:: 作業内容 ::
下のRAID復旧の記事で「通常のやり方で復旧しなかった場合」で始まる段落を、主な事実を残して箇条書きに書き直す。

:: 出典 ::

****************************************

無理やりのRAID復旧

毎週恒例という感じで、ファイルサーバがクラッシュ

「毎週恒例」と言うよりは、リブートする度にと言っても過言じゃない。ログを見る限りDEの異常ではなく、「突然ディスクが応答しなくなった」という感じの現象が起きている。 どうやらPMP(ポートマルチプレクサ)が犯人らしい。

先日から、どうもPMPが怪しいんじゃないかと思って、カーネルを最新 + lib-sataにしたのだが、これが却ってアダになる。RAID5の空間は2つあるのだが、仲良く両方とも2DE異常。

RAID5で2DE異常になると、にっちもさっちも行かなくなるのは御存知の通り。普通ならここで諦めるものだ。

ところがよく考えてみれば、「2DE異常」とか言っても、実はDEがおかしくなったわけじゃない。単にDEの応答がなくなったので異常と判断されただけで、カーネルのログ(/var/log/kern.log)にもディスク異常にありがちのI/Oエラーはない。つまり、

DEがPMPによって濡れ衣を着せられた

だけなのだ。だったら、この異常な状態だけを復旧してやれば良いのではないかと考えた。つまり、DEにつけられた「DE異常」というフラグを解除して再構成してやれば、うまく動くのではないかと。

手順としては、まずは無理やりの再構成をやってみる。

# mdadm -A /dev/md0 -u 3fee8ddc:fc710c65:daa5f7c5:4109bf44 --run --force

これでもダメなら、

# mdadm -A /dev/md0 /dev/sd[abcde]1

とかやってみる。これでactiveになれば、後は普通の復旧でいい。外れているDEをhot addしてやれば、再構成が始まる。

# mdadm /dev/md0 -a /dev/sdd1

でも、運が悪いとこれでは復旧しない。ここでまずやることは、

先に外れたDEの発見

だ。DEは完全に同時に死ぬことはまずないので、1つ目が外れただけでは、まだ残りのDEに書き込みがされる。2つ目が外れた瞬間に閉塞する。だから、まずは「1DE死んだ時の状態(縮退モード)」まで復元することを考えるのだ。これは前回説明した通り

通常のやり方で復旧しなかった場合、/proc/mdstatを見ると、DEに(F)がついている。これが2つあるはずだ。2つつけば閉塞するから、3つついていることはない。dmesgや/var/log/kern.logあたりを見て、2つのうちどちらが先に落ちたか調べる。そして、とりあえずそいつのことは忘れる。

今回はさらに、このフラグを

無理やり正常に戻す

ことをやった。

****************************************

:: 抽出した行 ::

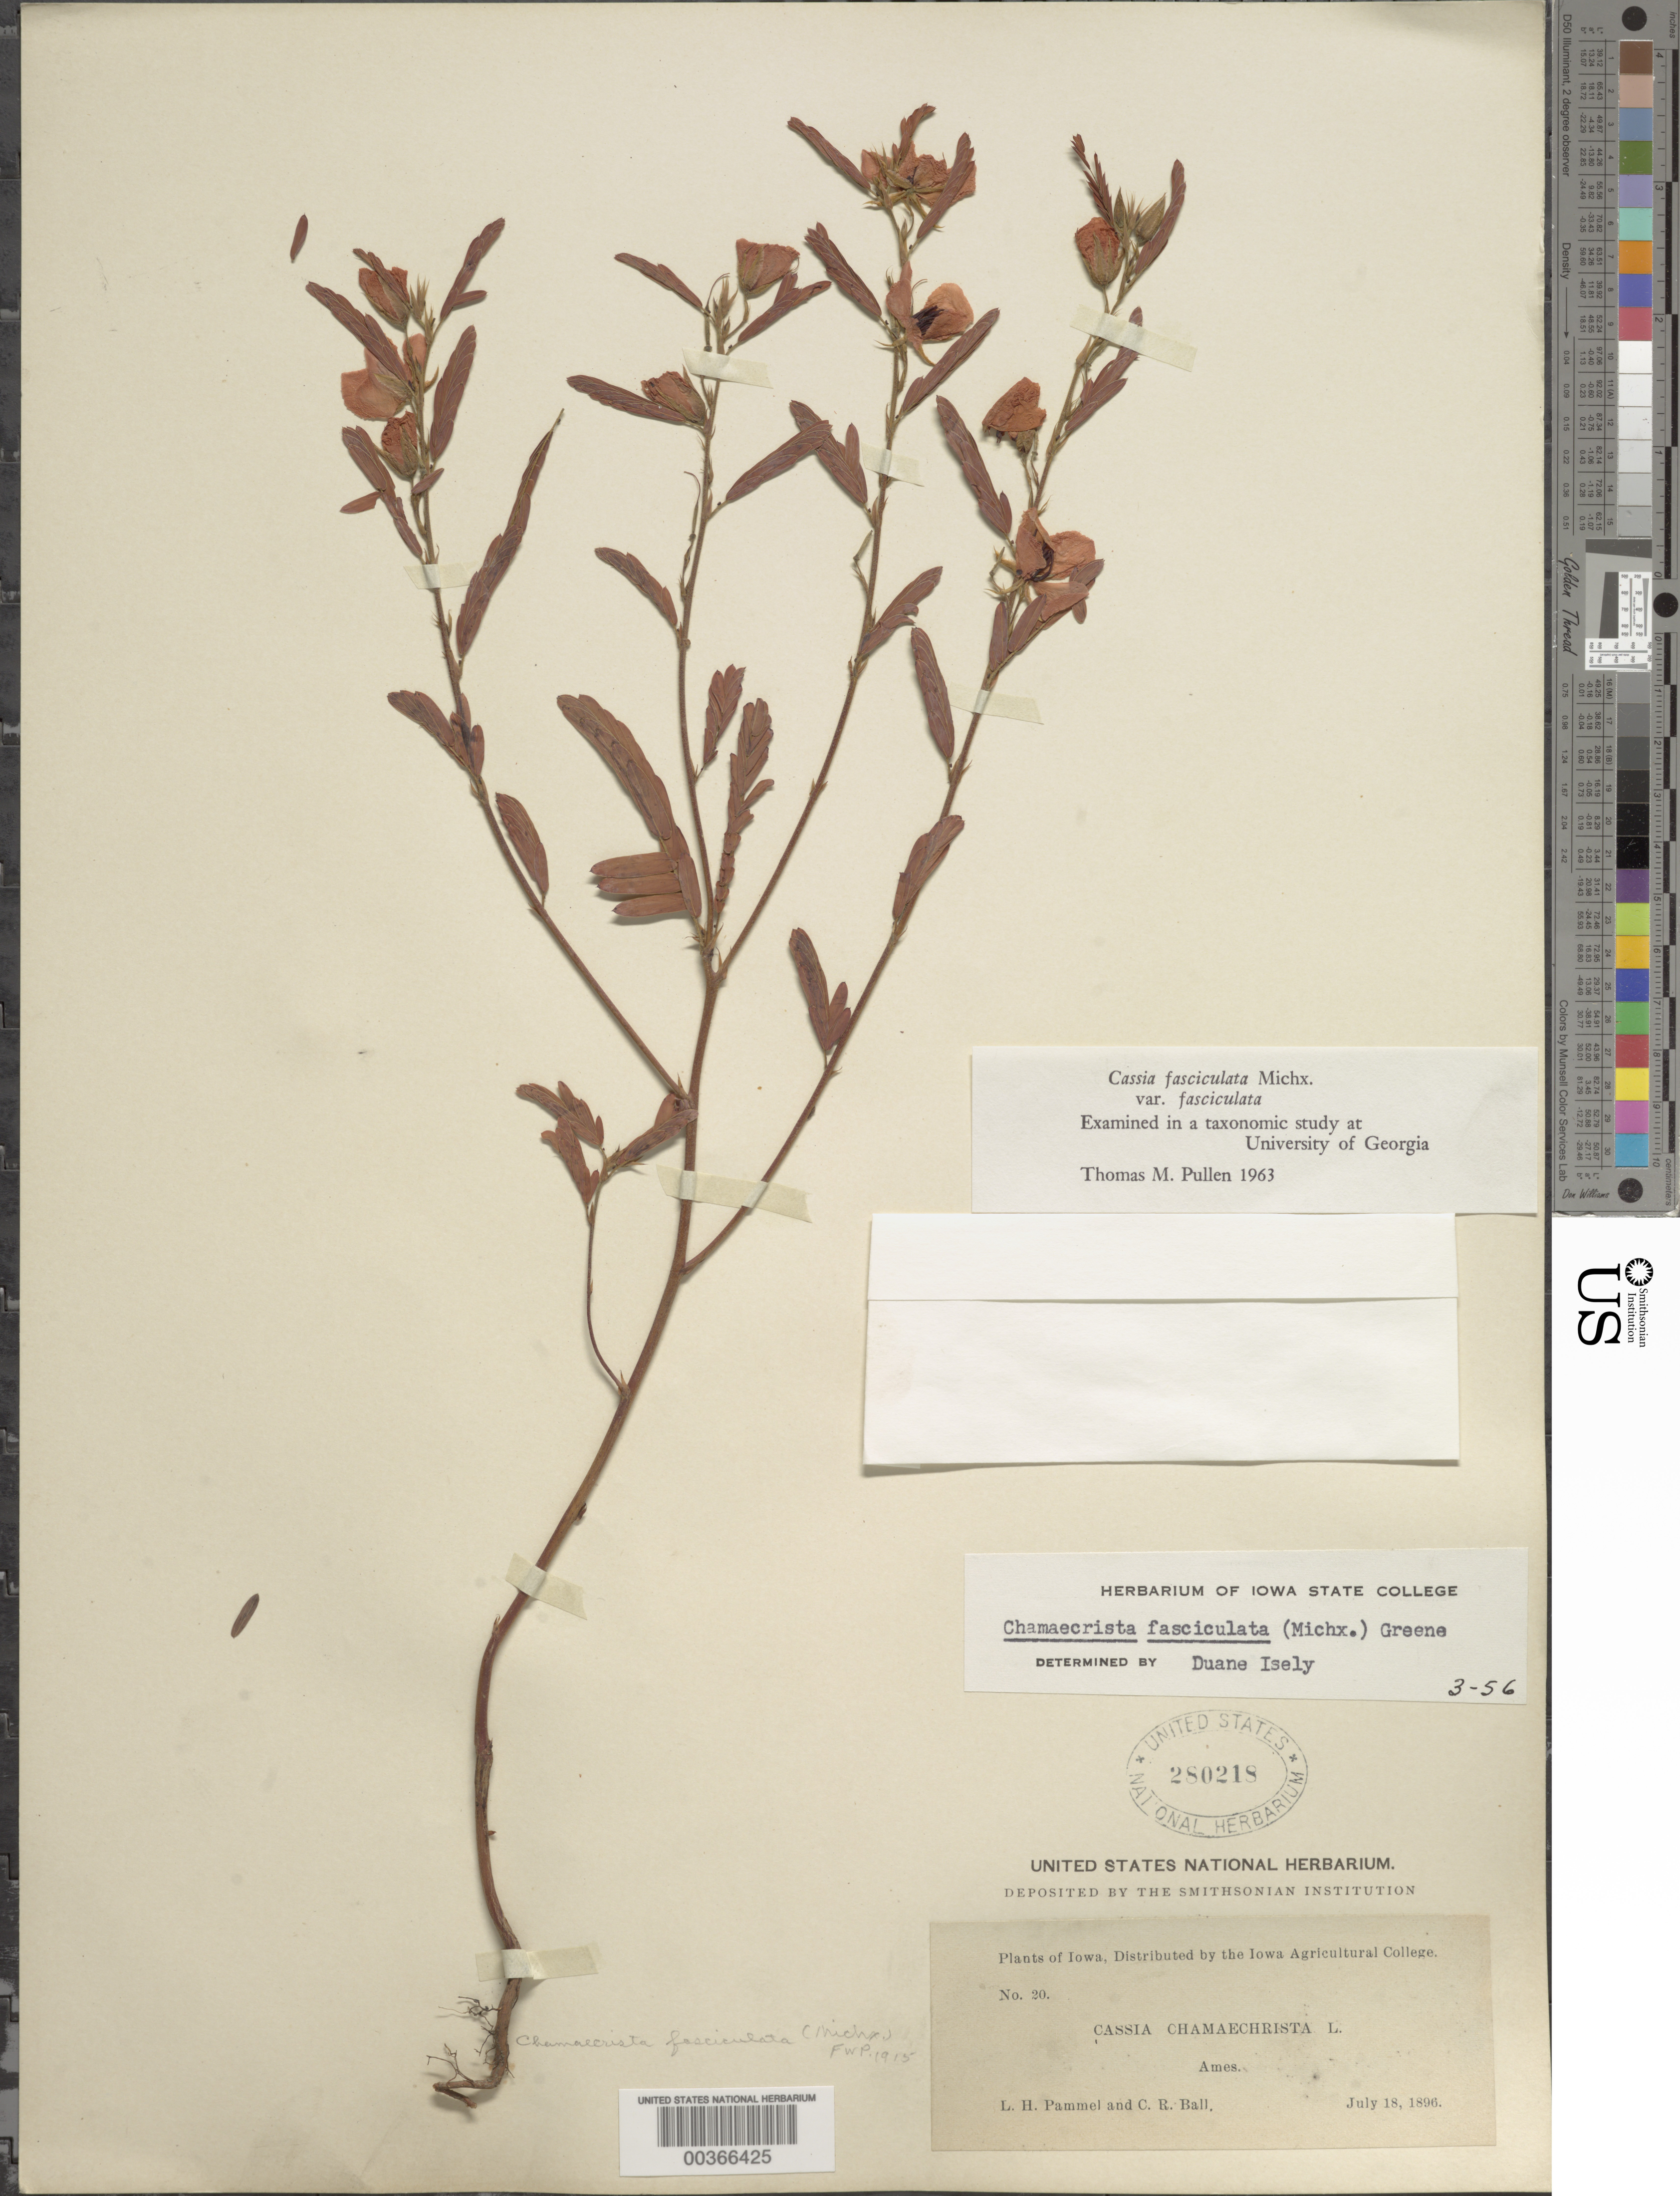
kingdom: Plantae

****************************************

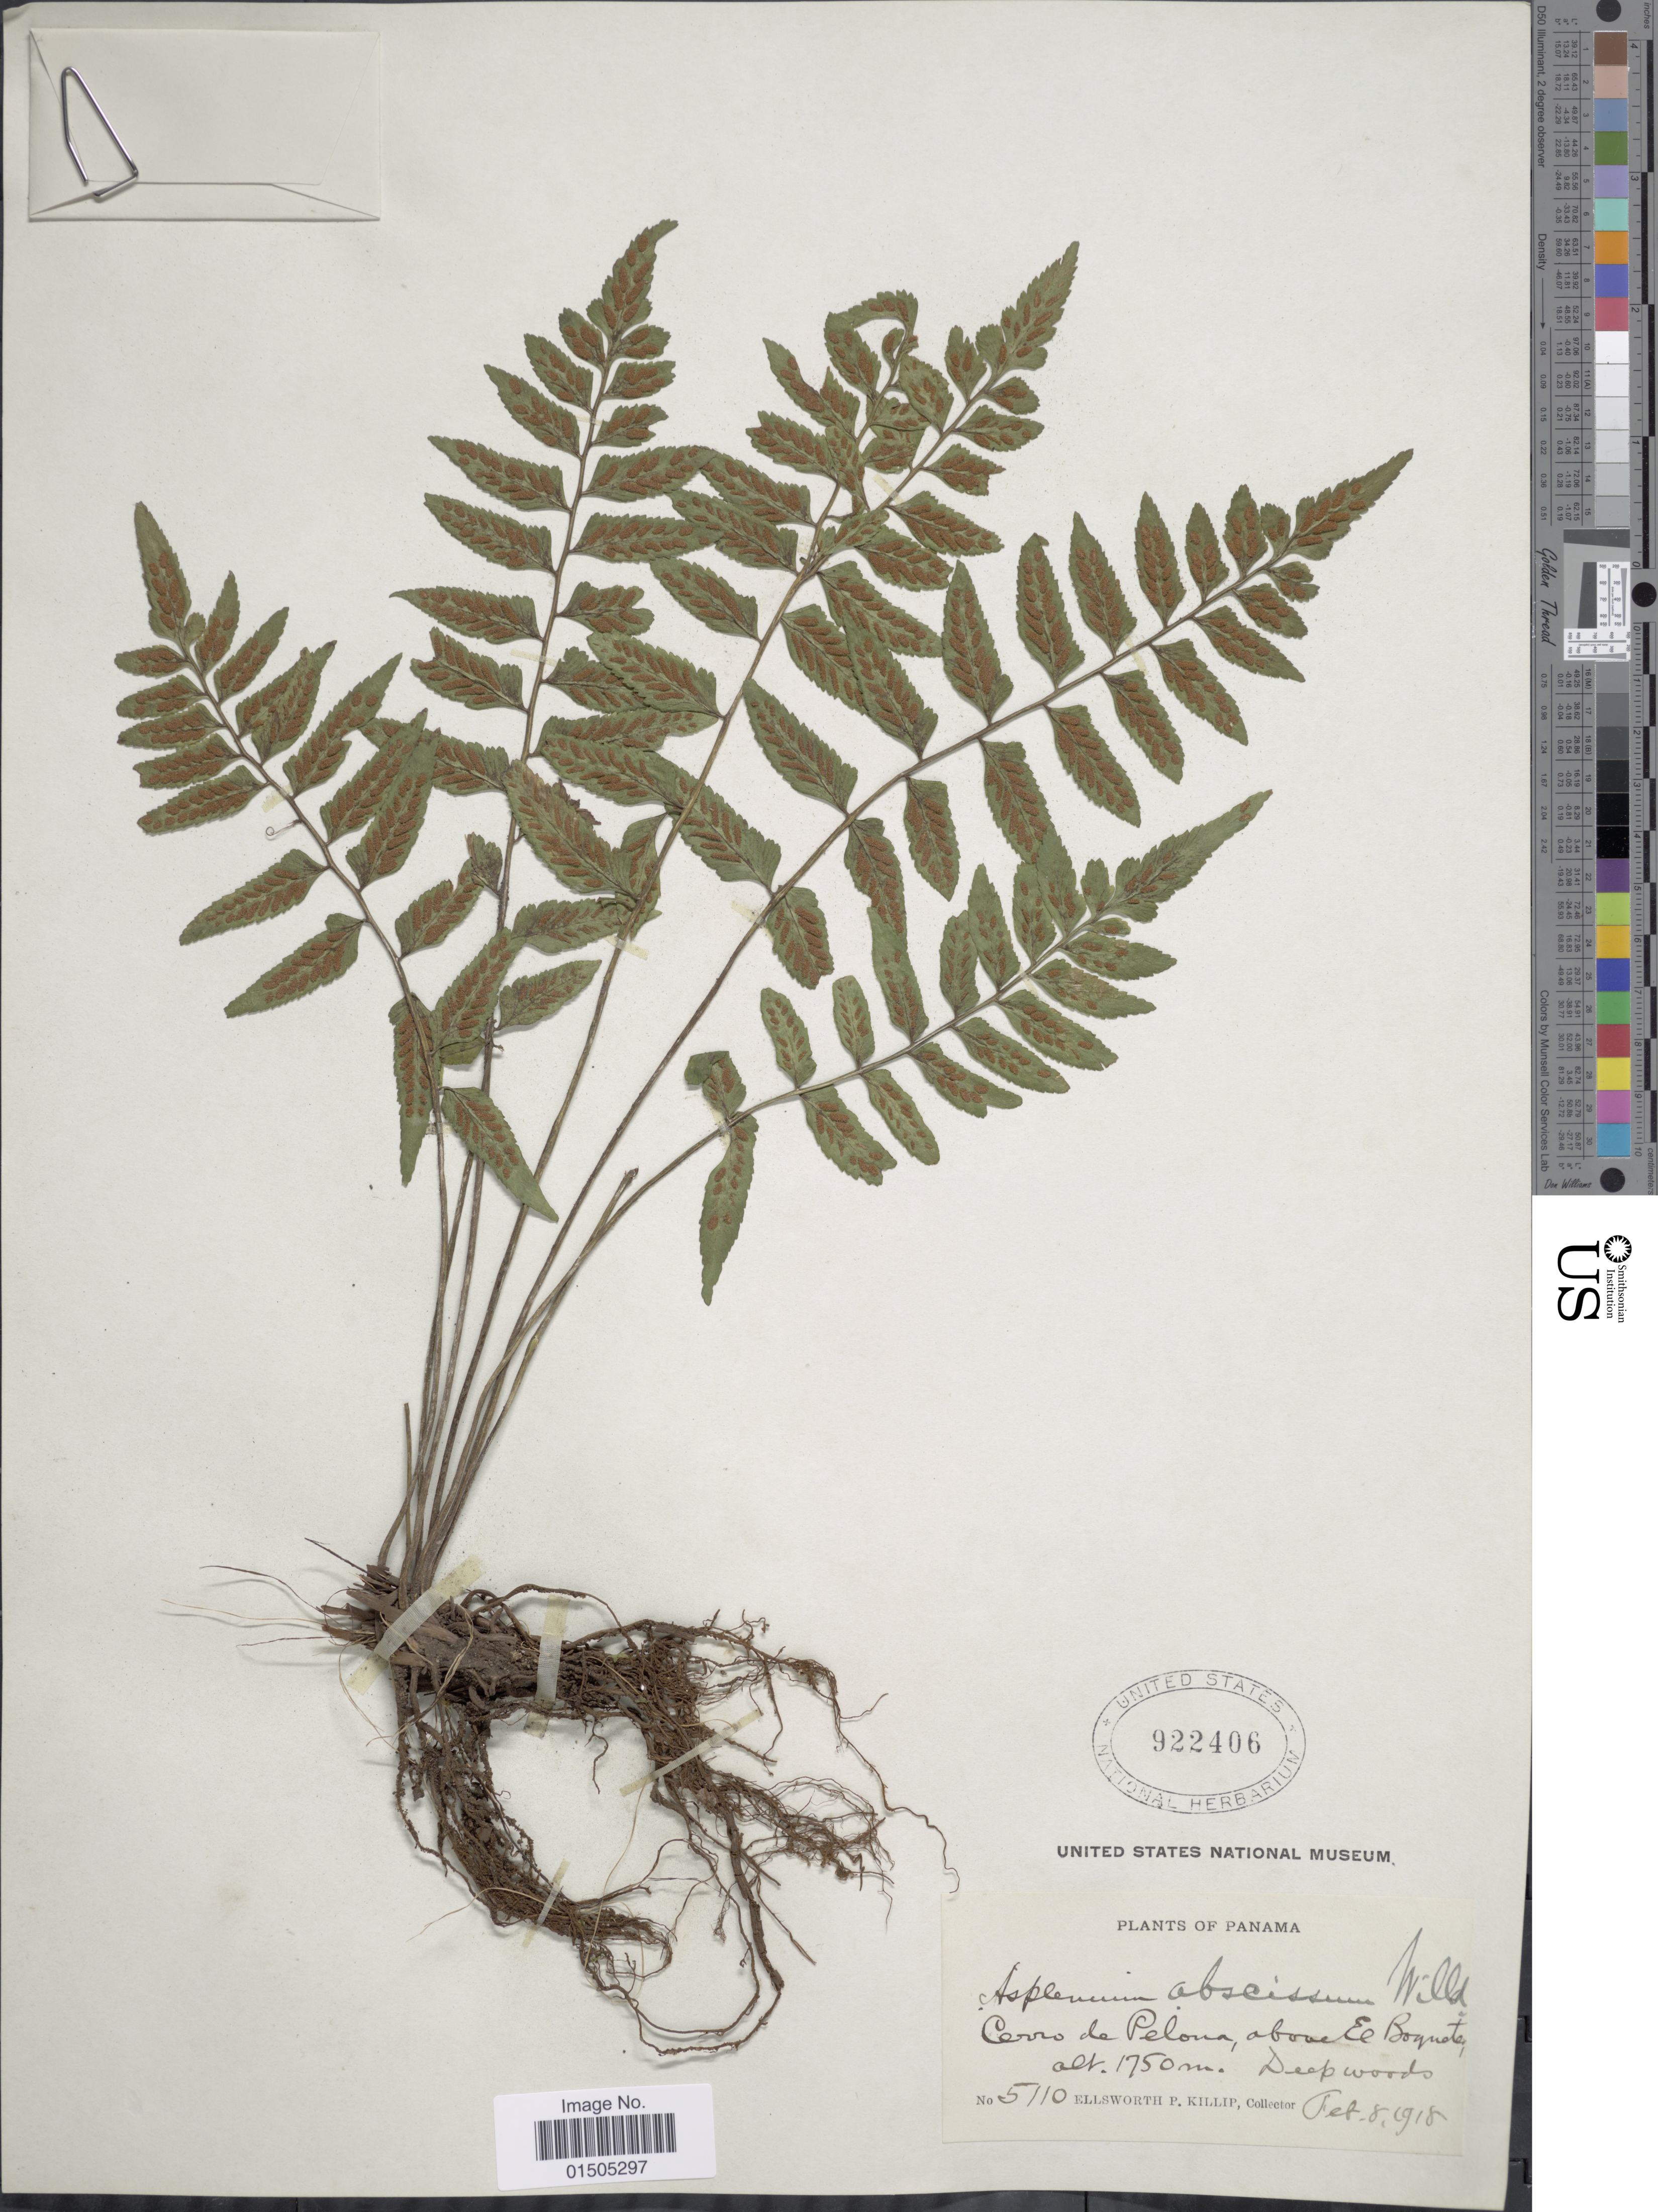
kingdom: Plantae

****************************************

:: 完全な出力 ::
- 通常のやり方で復旧しなかった場合、/proc/mdstatを見ると(F)のついたDEが2つあるはず。
- 2つつけば閉塞するので、3つついていることはない。
- dmesgや/var/log/kern.logあたりを見て、2つのうちどちらが先に落ちたかを調べる。
- 先に落ちたDEのことは、とりあえず忘れる。